FRUSTUM Set 18 Pcs by STRIULLI A. VETRI D'ARTE
Murano glasses set for your table, brought to you with unmistakeable design: lightness and perfect, essential lines are fetaured in this set, composed of three differently sized glasses. The unique shape is a truncated cone, with a base that is wider than the rim, embellished by a fine blue strand.
The clear glass has a "fumè" smoky veil to its hue, which makes it even more elegant and exclusive.
The set includes:
- n. 6 water glasses, 12cm tall by 6cm to 6.5cm wide (4"3/4 by 2"1/3 to 2"2/3);
- n. 6 wine glasses, 8.5cm tall by 5.5cm to 6.5cm wide (3"1/2 by 2"1/4 to 2"2/3);
- n. 6 low tumblers, 6cm tall by 8cm to 9cm wide (2"1/3 by 3"1/4 to 3"1/2).
A carafe with the same design is also available separately.

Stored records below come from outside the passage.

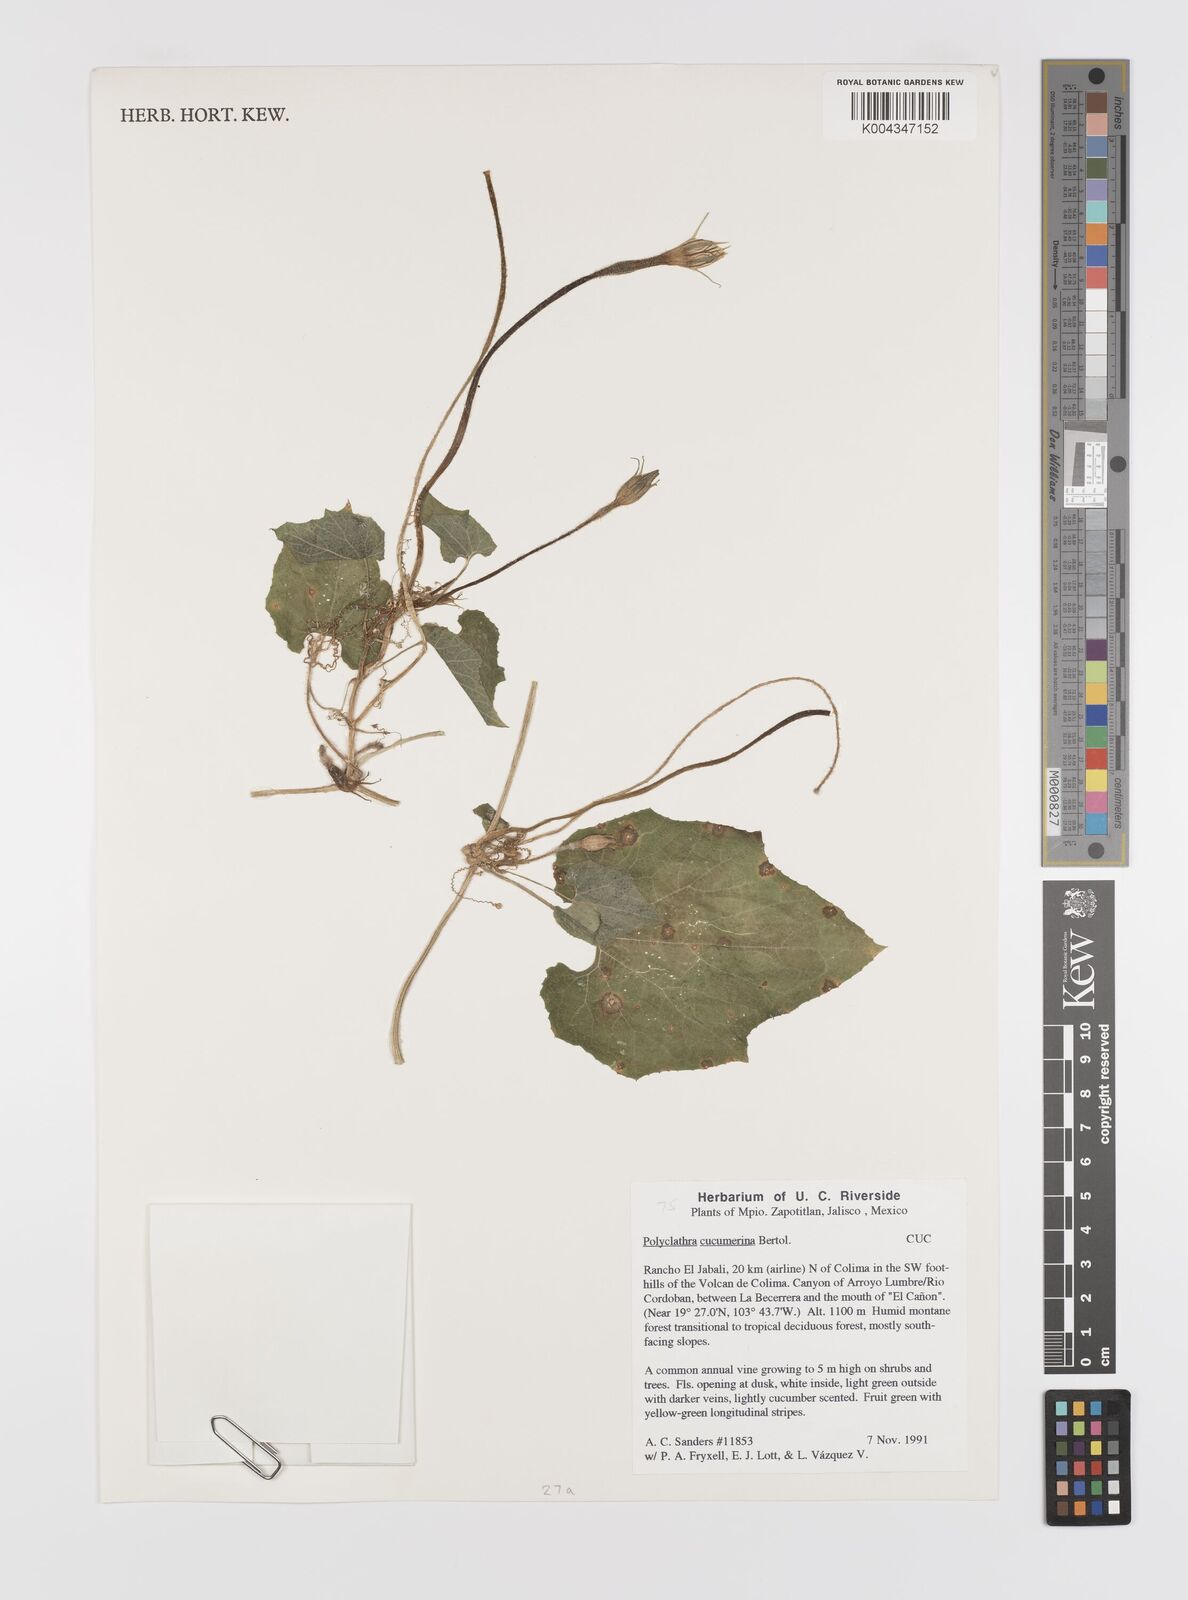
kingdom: Plantae
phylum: Tracheophyta
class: Magnoliopsida
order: Cucurbitales
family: Cucurbitaceae
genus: Polyclathra
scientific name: Polyclathra cucumerina
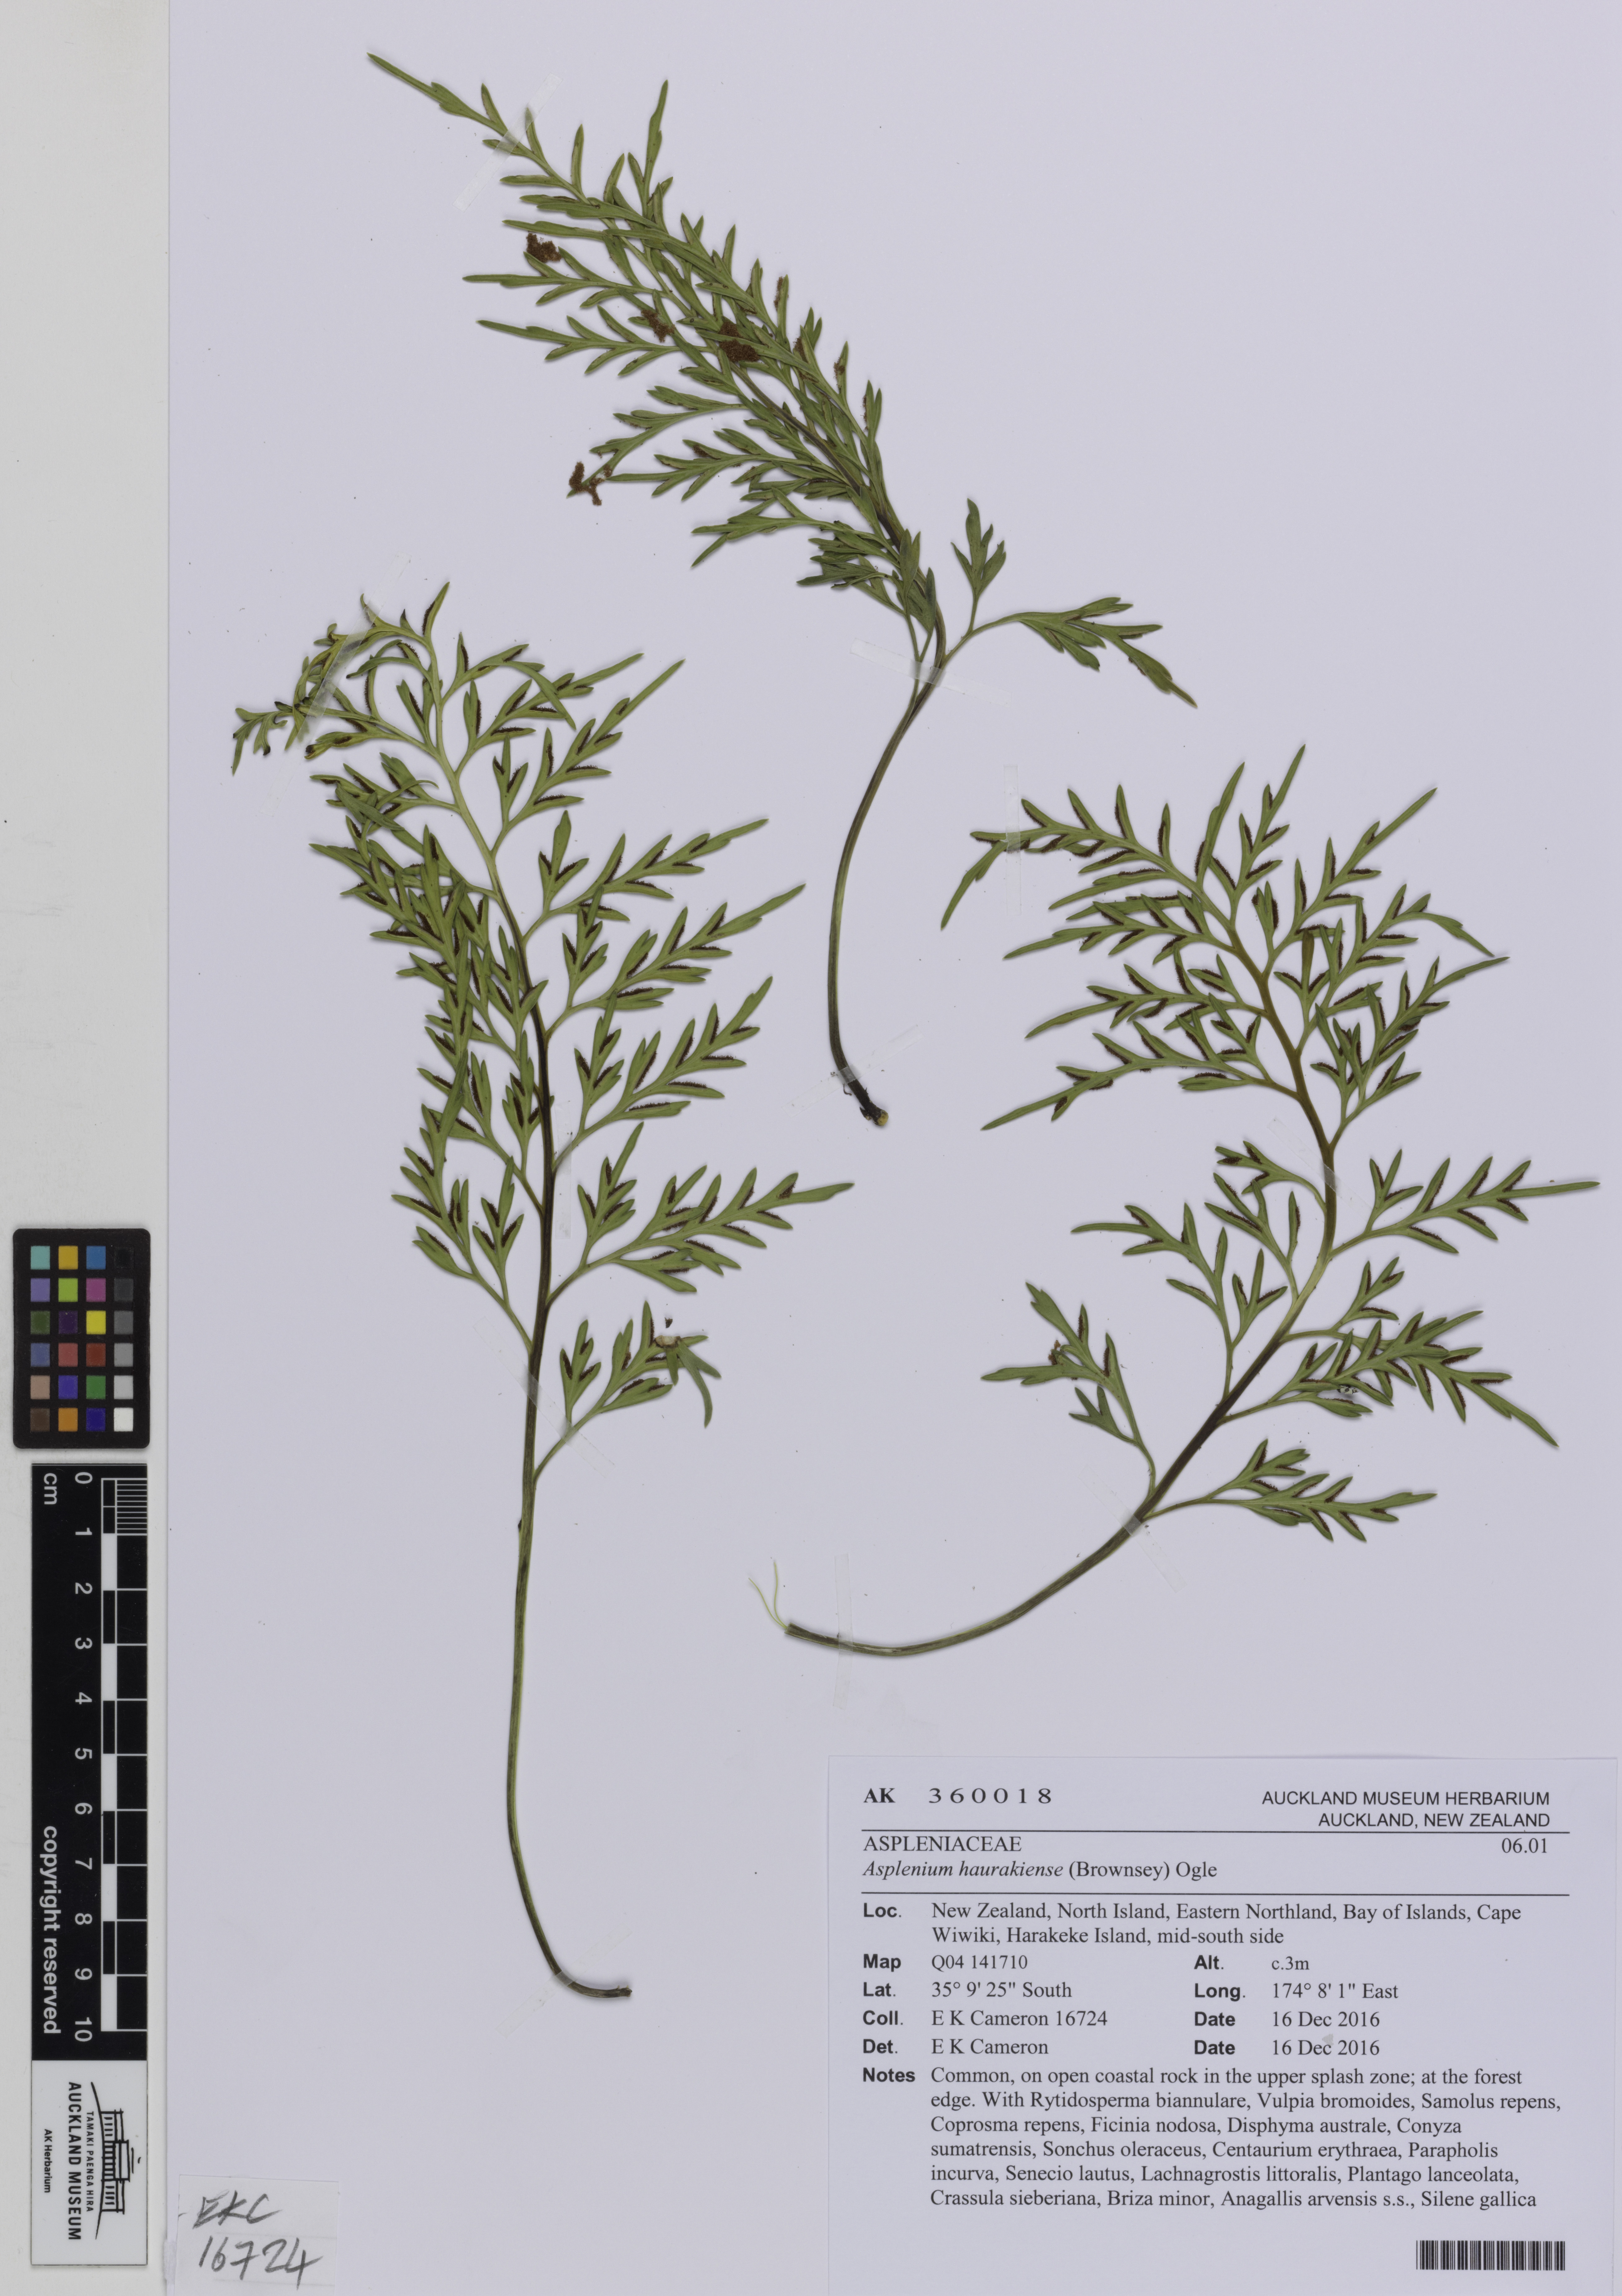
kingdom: Plantae
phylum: Tracheophyta
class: Polypodiopsida
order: Polypodiales
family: Aspleniaceae
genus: Asplenium
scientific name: Asplenium haurakiense
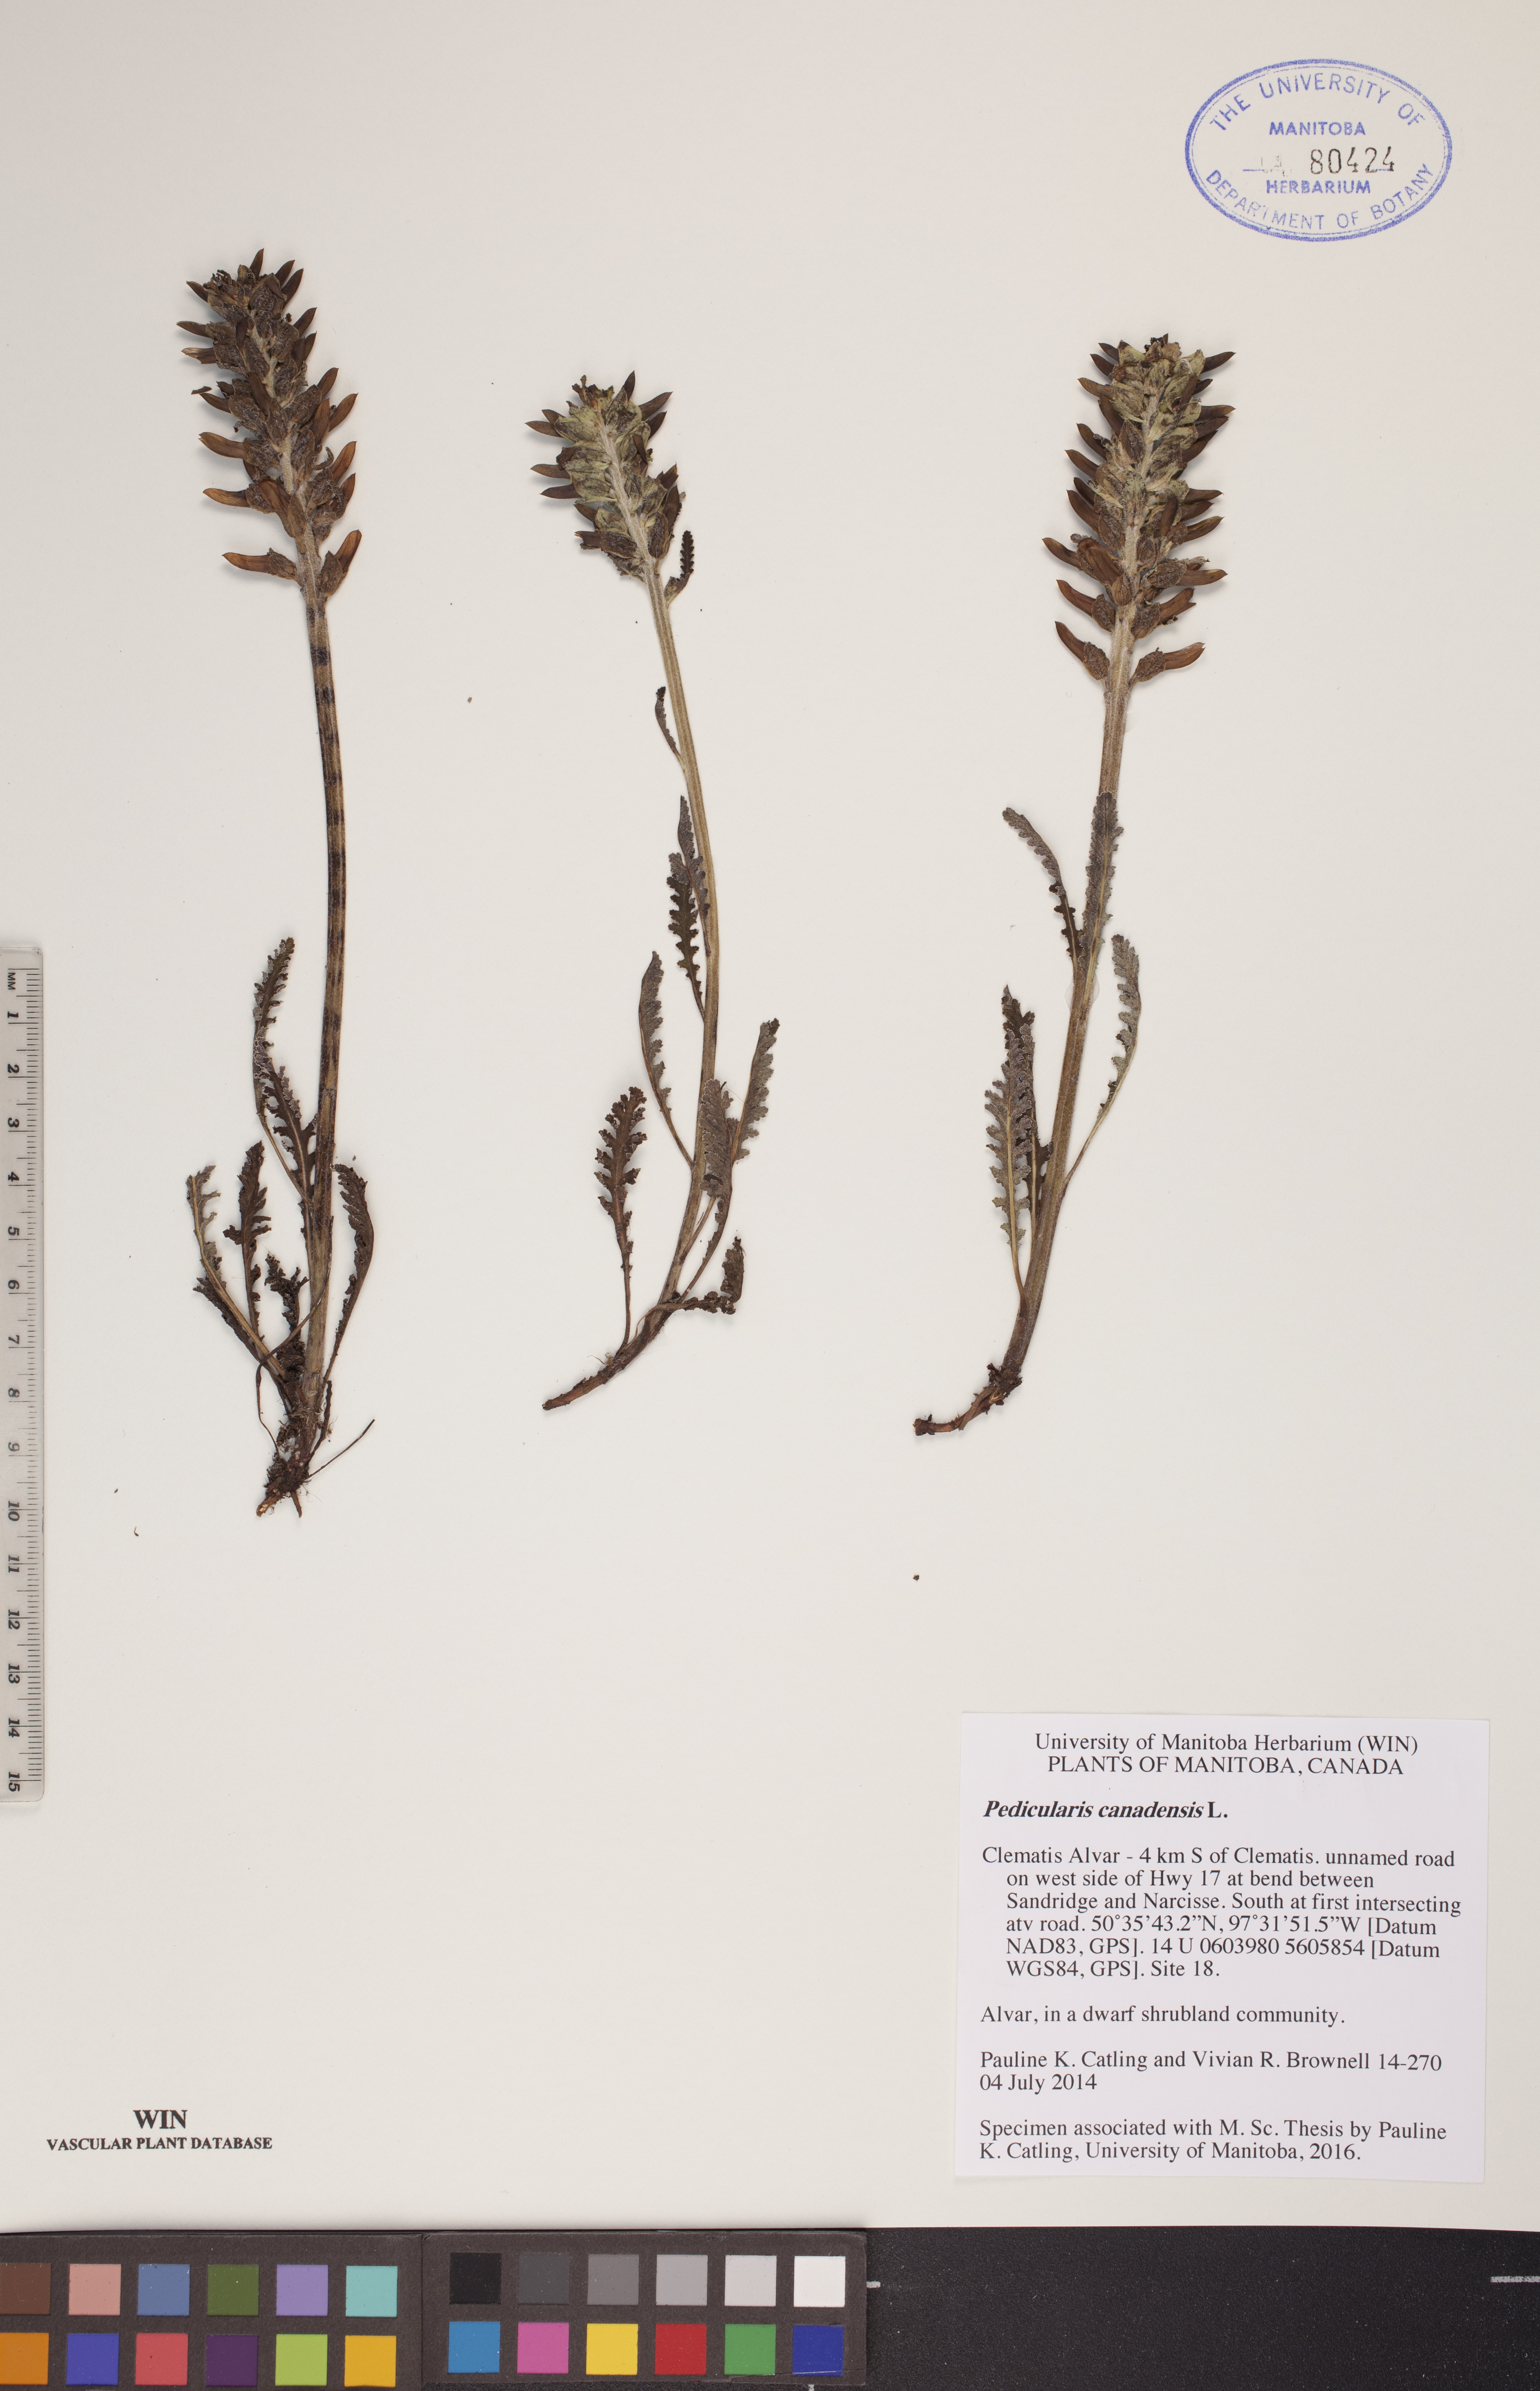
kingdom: Plantae
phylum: Tracheophyta
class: Magnoliopsida
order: Lamiales
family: Orobanchaceae
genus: Pedicularis
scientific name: Pedicularis canadensis
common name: Early lousewort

Glass-blowing, which most likely originated in Syria between the first century BC and the first century AD, is a glass manufacturing technique that revolutionized glass production times by significantly speeding them up. This may be defined as the "classic" technique for creation of hollow objects.
Glass can be mouth-blown or mould-blown. In the first instance the master, aided by his assistants, shapes the object by blowing through a long hollow metal tube, the so-called "blow-pipe".
The glass is picked up from the center of the oven, blown and shaped by use of a "borsella", a pair of flexible tongs that can accomplish different tasks depending on their shape. Indeed, the borsella can be used to pinch the object, narrow it, remove imperfections, open it up or give it a precise shape.
During this work, the pipe is countinuously spun to avoid warping the glass, as it is still soft at this stage and can be warped by gravity.
Mould-blowing, on the other hand, involves blowing the glass into a mould which, in Murano, is built out of pear wood. It can be made out of two or three hinged pieces, used to shape the object, or by a single truncated conical piece, sometimes made of bronze or brass, used to imprint a decorative pattern onto the object.